Furthermore, there has not been sufficient investment in new reservoirs and the UK does not have the infrastructure to store water from the wetter winters to support drier summers12. According to Water UK, much of our infrastructure dates from Victorian times and is nearing the end of its useful life13. No reservoir has opened since the 1990s13, despite our water resources being under pressure from climate change, population growth (there has been an 18 per cent increase since the 1990s13) and rising water use (demand for water is thought to be growing at a rate of one per cent per year3 in the UK).

In addition, desalination – the removal of salt from seawater to make it suitable for human consumption – could potentially help to bolster the UK’s water resilience, but we have just a few desalination plants (located in London, the Isles of Scilly and the Channel Islands, with two currently planned for Cornwall’s south coast14). There are also challenges to overcome, including the process being expensive, energy intensive and potentially harmful to sea life.
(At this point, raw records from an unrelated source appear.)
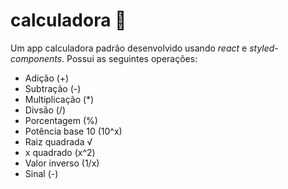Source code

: # calculadora :notebook_with_decorative_cover:

Um app calculadora padrão desenvolvido usando _react_ e _styled-components_.
Possui as seguintes operações:

* Adição (+)
* Subtração (-)
* Multiplicação (*)
* Divsão (/)
* Porcentagem (%)
* Potência base 10 (10^x)
* Raiz quadrada &radic;
* x quadrado (x^2)
* Valor inverso (1/x)
* Sinal (-)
All of this is compounded by leaks in the water system; around three billion litres of water are lost through leaks in water pipes in England and Wales every day – and it’s a widespread and complex issue15.

The water industry is attempting to address these issues. For example, water companies in England and Wales recently proposed a £96 billion investment16 in water and sewage infrastructure between 2025 and 2030, including building 10 new reservoirs and reducing leakage. However, it will take time for plans to come into fruition and for the impact to be realised – if they are even approved by regulator Ofwat (as water companies have faced a backlash over their proposals to increase consumer water bills to fund the upgrades).

Fortunately, water efficiency is a proactive action that can be implemented almost immediately, without huge financial outlay – and it can make a significant contribution to securing future water supplies. Water efficiency also helps to reduce carbon emissions (with around five to six per cent of UK greenhouse gas emissions1 deriving from our use of water) and lowers water bills and potentially energy costs too.

Washrooms present an immense opportunity to reduce water use and are therefore an ideal starting point for facilities managers aiming to make improvements; in commercial and public sector buildings, water supplies are mainly used to serve toilets, urinals, taps and showers (in an average office-based business17, toilet and urinal flushing accounts for 43 and 20 per cent of water use respectively and washing accounts for 27 per cent).

There are a wide range of options and solutions to consider, from simple fixes to intelligent controls – and they can all have a considerable impact. For example, repairing a ‘leaky loo’ (a third of commercial washrooms have at least one) could save up to 146,000 litres of water per year, and rectifying a small three millimetre diameter stream from a cold tap could prevent 330,000 litres of water per year12 being wasted. Meanwhile, replacing manually operated taps to sensor-operated versions can achieve savings of up to 79 per cent, and updating conventional, uncontrolled urinals (which are flushed intermittently regardless of use) to a mains-fed, sensor-operated solution can reduce water wastage by up to 84 per cent.

Water scarcity is becoming an ever-increasing threat in the UK, and while some of the action required to mitigate water shortages cannot be easily influenced by the general population, we can all play a part by using water more efficiently. Many facilities managers are setting an example by driving water conservation forward in workplaces, and it’s never been more important for this commitment to continue.